String-backed enums + bounded JSON. SkillSourceType, SyncStatus and SupportStatus are string-backed with values() / isValid() / tryFromString() (the project's Defensive-Enum rule). raw_frontmatter and the reserved allowed_tools JSON are byte- and shape-bounded at parse time even though allowed_tools is ignored in 1a.
Explicit ``symfony/yaml`` dependency. Front-matter is parsed with Symfony\Component\Yaml\Yaml; the package is added to composer.json require explicitly rather than relied on transitively.

Consequences

● Admins reuse the GitHub skill ecosystem from inside the backend, with SHA-pinned, checksum-verified, host-allowlisted fetches.
● The SSRF guard and the GitHub-origin allowlist are independent controls, stated and tested separately — neither masks the other.
● Disabled-by-default plus auto-disable-on-change means no remote content silently enters a prompt: every enable is a deliberate admin review, and an upstream change re-opens that review.
● Orphan-disable (never drop) keeps attached skills (Plan 1b) from vanishing under an editor and makes upstream deletions visible.
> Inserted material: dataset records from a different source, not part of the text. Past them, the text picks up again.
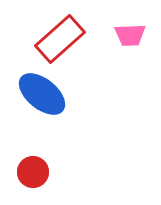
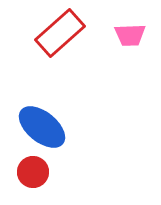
red rectangle: moved 6 px up
blue ellipse: moved 33 px down
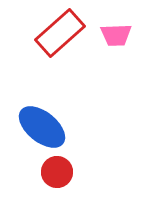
pink trapezoid: moved 14 px left
red circle: moved 24 px right
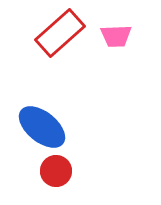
pink trapezoid: moved 1 px down
red circle: moved 1 px left, 1 px up
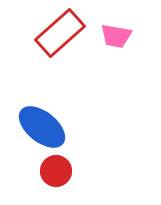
pink trapezoid: rotated 12 degrees clockwise
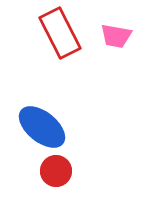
red rectangle: rotated 75 degrees counterclockwise
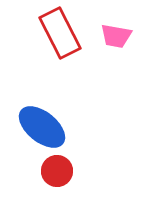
red circle: moved 1 px right
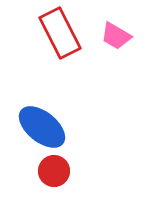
pink trapezoid: rotated 20 degrees clockwise
red circle: moved 3 px left
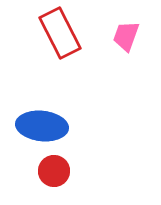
pink trapezoid: moved 10 px right; rotated 80 degrees clockwise
blue ellipse: moved 1 px up; rotated 33 degrees counterclockwise
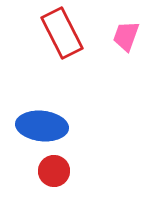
red rectangle: moved 2 px right
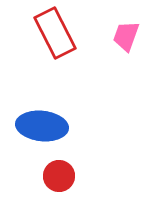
red rectangle: moved 7 px left
red circle: moved 5 px right, 5 px down
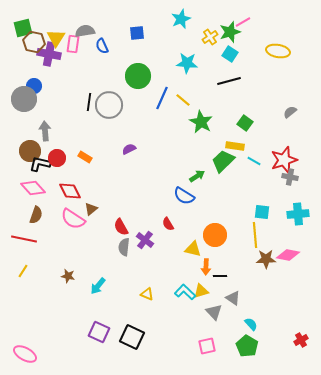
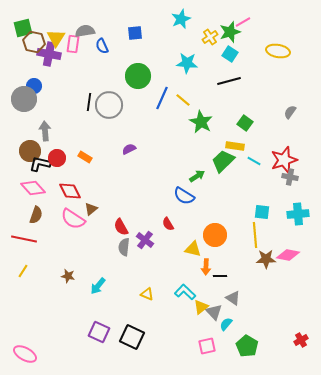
blue square at (137, 33): moved 2 px left
gray semicircle at (290, 112): rotated 16 degrees counterclockwise
yellow triangle at (201, 291): moved 16 px down; rotated 21 degrees counterclockwise
cyan semicircle at (251, 324): moved 25 px left; rotated 96 degrees counterclockwise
◐ Two more domain entities and a new submodule increase surface area; the split from PromptSnippet is intentional and documented here and in the administration guide.
◐ On hardened instances the global HTTP/allowed_hosts SSRF list must include the four GitHub hosts, or every sync fails closed — a deliberate, documented prerequisite.
✕ support_status = partial is not a safety signal. It only flags that referenced scripts/assets are not executed (always true in 1a); the prose stays fully untrusted. The injection-time output integrity controls land in Plan 1b.